Tuesday, July 28, 2015

Visiting home and traveling..my summer break before starting the second year of medical school by blogger of the month Maia Reiley


After spending a few days with friends in New York, I flew home to Maine, and immediately started preparing for the next leg of the very exciting journey that medical school is turning out to be. Visiting home is one of the wonderful things about traveling and living in a foreign country, and the result of habituating to a new country is a sort of reverse culture shock upon reentry. JFK airport greeted the newly deplaned arrivals from Israel with several well marked lines to stand in, depending on country of citizenship. The airport attendants loudly, enthusiastically, and repeatedly made sure that everybody knew which line to stand in, how to open their passports to the proper page, and how to present their customs ticket. While efficient, the process seemed insulting. After nearly a year of pushing and shoving and generally fending for myself to achieve anything from getting on a bus to opening a bank account, going through American passport control felt very foreign. 

Other experiences proved to be more welcoming in their simplicity. I could plug my computer straight into the outlet, instead of playing a balancing game with the outlet, plug converter and power cord. I could understand everything being said around, about, or to me.
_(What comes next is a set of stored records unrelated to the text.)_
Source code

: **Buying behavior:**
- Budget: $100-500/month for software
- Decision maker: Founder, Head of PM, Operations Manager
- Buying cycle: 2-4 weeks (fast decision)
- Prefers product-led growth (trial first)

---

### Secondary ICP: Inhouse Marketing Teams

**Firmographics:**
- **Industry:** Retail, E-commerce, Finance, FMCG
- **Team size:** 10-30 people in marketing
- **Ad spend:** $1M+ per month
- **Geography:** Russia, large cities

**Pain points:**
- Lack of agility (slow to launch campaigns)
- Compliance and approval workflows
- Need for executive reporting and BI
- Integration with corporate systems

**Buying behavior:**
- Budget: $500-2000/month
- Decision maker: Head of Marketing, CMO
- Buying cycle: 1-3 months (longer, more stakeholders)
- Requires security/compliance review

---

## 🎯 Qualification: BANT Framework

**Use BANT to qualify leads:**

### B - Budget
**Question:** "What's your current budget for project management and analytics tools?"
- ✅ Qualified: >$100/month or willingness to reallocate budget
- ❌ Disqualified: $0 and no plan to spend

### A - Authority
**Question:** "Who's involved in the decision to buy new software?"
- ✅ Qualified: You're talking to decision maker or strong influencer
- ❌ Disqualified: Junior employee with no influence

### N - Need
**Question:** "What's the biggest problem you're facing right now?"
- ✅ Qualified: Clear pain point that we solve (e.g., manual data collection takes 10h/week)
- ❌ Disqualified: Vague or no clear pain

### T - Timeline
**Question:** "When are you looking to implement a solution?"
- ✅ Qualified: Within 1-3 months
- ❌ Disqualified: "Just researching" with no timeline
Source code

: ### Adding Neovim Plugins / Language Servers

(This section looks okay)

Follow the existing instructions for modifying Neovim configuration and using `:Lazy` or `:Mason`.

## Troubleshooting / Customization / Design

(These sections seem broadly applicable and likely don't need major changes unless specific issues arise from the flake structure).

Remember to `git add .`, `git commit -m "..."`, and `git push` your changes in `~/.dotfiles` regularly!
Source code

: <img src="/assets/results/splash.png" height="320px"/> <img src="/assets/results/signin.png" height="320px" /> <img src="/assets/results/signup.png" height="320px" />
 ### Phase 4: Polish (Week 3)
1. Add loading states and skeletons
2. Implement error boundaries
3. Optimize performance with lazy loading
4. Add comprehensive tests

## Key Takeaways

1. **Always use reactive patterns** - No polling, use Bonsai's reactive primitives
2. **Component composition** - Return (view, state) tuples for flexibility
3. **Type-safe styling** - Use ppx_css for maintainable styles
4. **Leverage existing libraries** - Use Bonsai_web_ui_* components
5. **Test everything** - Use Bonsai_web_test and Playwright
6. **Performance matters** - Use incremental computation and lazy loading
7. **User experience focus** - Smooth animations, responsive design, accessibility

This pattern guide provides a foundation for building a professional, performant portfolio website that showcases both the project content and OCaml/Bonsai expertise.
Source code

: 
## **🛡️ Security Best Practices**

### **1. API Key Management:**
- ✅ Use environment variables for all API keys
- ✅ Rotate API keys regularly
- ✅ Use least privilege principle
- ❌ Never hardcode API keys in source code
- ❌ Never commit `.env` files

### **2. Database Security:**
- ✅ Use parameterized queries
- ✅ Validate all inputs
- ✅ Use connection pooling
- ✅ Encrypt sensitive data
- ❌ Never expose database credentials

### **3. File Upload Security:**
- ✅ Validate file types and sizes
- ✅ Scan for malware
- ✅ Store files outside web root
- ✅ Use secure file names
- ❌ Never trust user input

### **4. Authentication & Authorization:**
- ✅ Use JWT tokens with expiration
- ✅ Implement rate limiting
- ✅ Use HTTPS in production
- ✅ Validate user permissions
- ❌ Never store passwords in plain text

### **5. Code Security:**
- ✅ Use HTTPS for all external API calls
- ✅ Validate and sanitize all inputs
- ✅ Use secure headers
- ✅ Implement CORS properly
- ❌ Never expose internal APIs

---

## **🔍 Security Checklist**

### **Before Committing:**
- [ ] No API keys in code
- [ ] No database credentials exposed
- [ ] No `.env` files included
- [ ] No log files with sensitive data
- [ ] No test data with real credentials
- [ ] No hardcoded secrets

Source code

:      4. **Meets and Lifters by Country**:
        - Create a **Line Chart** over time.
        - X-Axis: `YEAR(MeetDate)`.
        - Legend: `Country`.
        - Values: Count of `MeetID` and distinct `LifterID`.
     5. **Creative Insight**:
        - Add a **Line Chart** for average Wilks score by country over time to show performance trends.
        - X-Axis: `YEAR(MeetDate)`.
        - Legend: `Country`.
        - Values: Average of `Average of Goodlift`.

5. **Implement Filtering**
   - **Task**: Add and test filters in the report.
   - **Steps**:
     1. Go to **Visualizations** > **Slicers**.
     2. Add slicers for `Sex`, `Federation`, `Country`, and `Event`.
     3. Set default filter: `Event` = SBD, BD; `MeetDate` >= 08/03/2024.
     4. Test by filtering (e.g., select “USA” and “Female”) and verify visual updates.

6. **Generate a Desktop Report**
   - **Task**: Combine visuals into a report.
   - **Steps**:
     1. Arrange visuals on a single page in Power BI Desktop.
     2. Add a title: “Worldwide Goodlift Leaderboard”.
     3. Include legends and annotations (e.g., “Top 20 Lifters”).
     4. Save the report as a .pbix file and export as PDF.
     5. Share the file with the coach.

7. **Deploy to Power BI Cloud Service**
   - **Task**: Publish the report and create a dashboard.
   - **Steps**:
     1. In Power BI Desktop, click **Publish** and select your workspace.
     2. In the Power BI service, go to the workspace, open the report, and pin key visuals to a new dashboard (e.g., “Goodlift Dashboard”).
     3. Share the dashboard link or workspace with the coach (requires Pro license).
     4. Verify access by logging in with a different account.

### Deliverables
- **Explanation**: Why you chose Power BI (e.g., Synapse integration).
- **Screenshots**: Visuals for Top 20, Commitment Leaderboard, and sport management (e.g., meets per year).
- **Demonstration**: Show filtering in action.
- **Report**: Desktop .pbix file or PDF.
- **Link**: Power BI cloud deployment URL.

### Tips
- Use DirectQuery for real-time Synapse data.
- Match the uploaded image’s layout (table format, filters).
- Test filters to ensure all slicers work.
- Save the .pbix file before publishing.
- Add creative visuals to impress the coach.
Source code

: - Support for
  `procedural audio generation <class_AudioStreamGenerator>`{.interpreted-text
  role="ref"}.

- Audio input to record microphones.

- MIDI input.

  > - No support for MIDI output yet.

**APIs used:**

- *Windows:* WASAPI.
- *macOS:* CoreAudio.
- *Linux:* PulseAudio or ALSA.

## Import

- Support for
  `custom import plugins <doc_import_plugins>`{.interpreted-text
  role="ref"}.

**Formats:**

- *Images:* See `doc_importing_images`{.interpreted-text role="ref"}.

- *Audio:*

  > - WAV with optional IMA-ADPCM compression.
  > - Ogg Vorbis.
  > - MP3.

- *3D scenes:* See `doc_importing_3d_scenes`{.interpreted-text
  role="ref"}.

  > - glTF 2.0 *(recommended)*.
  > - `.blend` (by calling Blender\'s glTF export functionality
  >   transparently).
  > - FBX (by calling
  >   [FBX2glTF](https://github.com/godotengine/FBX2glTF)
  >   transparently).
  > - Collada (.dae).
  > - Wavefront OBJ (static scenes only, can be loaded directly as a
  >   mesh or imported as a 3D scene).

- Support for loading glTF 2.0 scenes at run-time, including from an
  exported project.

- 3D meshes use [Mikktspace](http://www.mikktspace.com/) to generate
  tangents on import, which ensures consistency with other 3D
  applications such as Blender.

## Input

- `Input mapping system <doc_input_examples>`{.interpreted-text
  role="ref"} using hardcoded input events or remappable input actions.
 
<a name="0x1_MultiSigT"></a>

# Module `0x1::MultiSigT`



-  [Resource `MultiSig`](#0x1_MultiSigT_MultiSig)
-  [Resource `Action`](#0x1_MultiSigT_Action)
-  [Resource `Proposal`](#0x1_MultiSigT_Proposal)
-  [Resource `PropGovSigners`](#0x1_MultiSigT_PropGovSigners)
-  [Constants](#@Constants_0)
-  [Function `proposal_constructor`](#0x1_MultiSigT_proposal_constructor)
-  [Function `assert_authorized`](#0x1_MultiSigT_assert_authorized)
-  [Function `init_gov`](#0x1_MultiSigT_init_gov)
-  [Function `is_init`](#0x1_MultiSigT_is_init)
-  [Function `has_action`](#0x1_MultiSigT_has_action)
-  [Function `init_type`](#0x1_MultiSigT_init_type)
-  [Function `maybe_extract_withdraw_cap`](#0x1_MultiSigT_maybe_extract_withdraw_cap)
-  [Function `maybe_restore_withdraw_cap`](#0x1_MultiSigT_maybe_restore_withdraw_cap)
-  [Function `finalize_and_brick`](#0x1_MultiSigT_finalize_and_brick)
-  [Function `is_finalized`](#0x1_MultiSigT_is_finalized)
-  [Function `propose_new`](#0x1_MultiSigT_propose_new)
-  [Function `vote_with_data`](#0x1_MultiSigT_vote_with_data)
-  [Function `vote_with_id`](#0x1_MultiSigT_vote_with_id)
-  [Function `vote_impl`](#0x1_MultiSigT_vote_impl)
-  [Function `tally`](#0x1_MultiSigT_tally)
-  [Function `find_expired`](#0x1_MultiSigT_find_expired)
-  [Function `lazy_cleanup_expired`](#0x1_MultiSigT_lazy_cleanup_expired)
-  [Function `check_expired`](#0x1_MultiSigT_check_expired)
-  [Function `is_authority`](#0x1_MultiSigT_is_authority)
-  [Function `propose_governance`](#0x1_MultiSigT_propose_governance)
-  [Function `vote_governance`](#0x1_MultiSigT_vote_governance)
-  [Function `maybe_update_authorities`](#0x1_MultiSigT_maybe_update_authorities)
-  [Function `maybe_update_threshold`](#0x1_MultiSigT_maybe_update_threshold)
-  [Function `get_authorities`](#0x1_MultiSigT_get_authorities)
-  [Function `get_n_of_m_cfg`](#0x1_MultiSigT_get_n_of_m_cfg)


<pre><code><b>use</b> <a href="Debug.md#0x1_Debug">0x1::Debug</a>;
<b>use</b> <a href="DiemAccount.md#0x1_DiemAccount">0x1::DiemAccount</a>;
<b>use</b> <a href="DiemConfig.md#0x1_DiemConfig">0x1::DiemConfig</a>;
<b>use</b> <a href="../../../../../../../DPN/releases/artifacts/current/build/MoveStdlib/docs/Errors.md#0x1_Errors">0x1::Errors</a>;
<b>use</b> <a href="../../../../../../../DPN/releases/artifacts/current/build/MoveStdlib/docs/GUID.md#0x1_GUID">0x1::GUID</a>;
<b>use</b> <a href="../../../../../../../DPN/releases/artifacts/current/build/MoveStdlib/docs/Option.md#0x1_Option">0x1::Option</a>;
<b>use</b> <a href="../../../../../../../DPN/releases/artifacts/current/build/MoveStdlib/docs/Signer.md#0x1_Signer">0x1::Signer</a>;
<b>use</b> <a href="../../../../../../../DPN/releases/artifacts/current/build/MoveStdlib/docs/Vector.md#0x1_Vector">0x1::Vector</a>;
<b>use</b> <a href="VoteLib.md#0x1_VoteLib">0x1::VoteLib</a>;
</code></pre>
It is very nice to be able to have a conversation with instead of getting the general gist of questions and either smiling and nodding and saying thank you, or smiling and shaking my head and saying no thank you.

My few days in the city of well organized lines have been followed up with a refreshing stop in the land of no lines at all, which can also be called the land of nearly no people, or, in google-able terms, Brooklin, Maine. My family just calls it home, though.

The next stop will be Iquitos, Peru. One of the perks of attending MSIH is the likelihood of meeting other students who not only want to do the same things as you in their free time, but who will also make a plan do these things and follow it through. The current thing is a summer internship in a city off the Amazon that, apparently, can be reached by plane or boat, but not by road. Because I don't particularly enjoy cars or driving, this should be great. I wonder what the local practice is for standing in lines, though. 


Tuesday, July 7, 2015

Saying "Good-bye" to Israel and the 1st Year of medical school...until August by blogger of the month Maia Reiley


I had thought that the days after our exam would be a leisurely time to go to the pool, read, eat lots of falafel and hummus, tie up loose ends, and pack a few things to take back to the US. Instead, it has been a hectic couple of days trying to get the apartment squared away so that we can move out in August, running around to the clinic and pharmacy, squeezing in last minute visits to the people with whom I've grown close over the last ten months and generally feeling guilty about any time not spent preparing for something else. Hectic is not to say bad, though. I finally have my very confusing vaccination history figured out, I took a practice mefloquin pill to make sure that malaria prophylaxis won't make me hallucinate, I can (guiltily) leave the rest of the apartment logistics to my roommates, and I took a lovely walk to the outskirts of Beer Sheva with the mother and daughters of a family I've gotten to know. The northern part of Beer Sheva is on an incline, so if you walk up past the neighborhood of Ramot Bet, you can look out across the desert landscape and appreciate the uniqueness of the city. There is also a hill to hike up, but the children had school the next day, and it would have taken too long. Sorry for the lack of picture; you'll have to come see it for yourself before the mayor's aggressive urbanization overtakes the view.

I'm waiting for my flight to New York to leave now. Today is my first time departing from Ben Gurion airport, and what an experience it is. Waiting in line to check in, I noticed some fun cross-cultural interactions, like a returning New Yorker yelling at an old lady for trying to crowd him in line. I'm not sure how long he's been in the country. Maybe he never got off the tour bus if he hasn't figured out that, in Israel, there is nothing abnormal about people fighting to get ahead in line.
A word to the wise: if you are leaving on a busy Thursday and you have visa stamps from any of the countries surrounding Israel, you may want to show up even more than three hours ahead of time. I suspected there would be delays as soon as the young man checking my passport and boarding pass said “so, tell me about Egypt.” Rather than joining a general line for security, the airport attendants check the sticker on your passport and direct you to a specialized security line. Although there were only about fifteen people ahead of me (“how efficient, this will go quickly,” I thought), due to the extremely scrupulous inspection of every carry-on item, this turned out to take the better part of two hours. Luckily, there was no reason to detain me, so I made it through passport control and got to my gate a full ten minutes before the scheduled boarding time. Sadly, though, this means that I don't have the chance to hang out by the fountain in the center of the airport and send lots of “thank you” emails and irritating “guess what completely mundane thing just happened, which I find suddenly fascinating because I'm stuck in the airport” texts to people.


Oh well, with that, I must say good-bye to Israel and my first year of medical school. I'll be back in August for more adventures.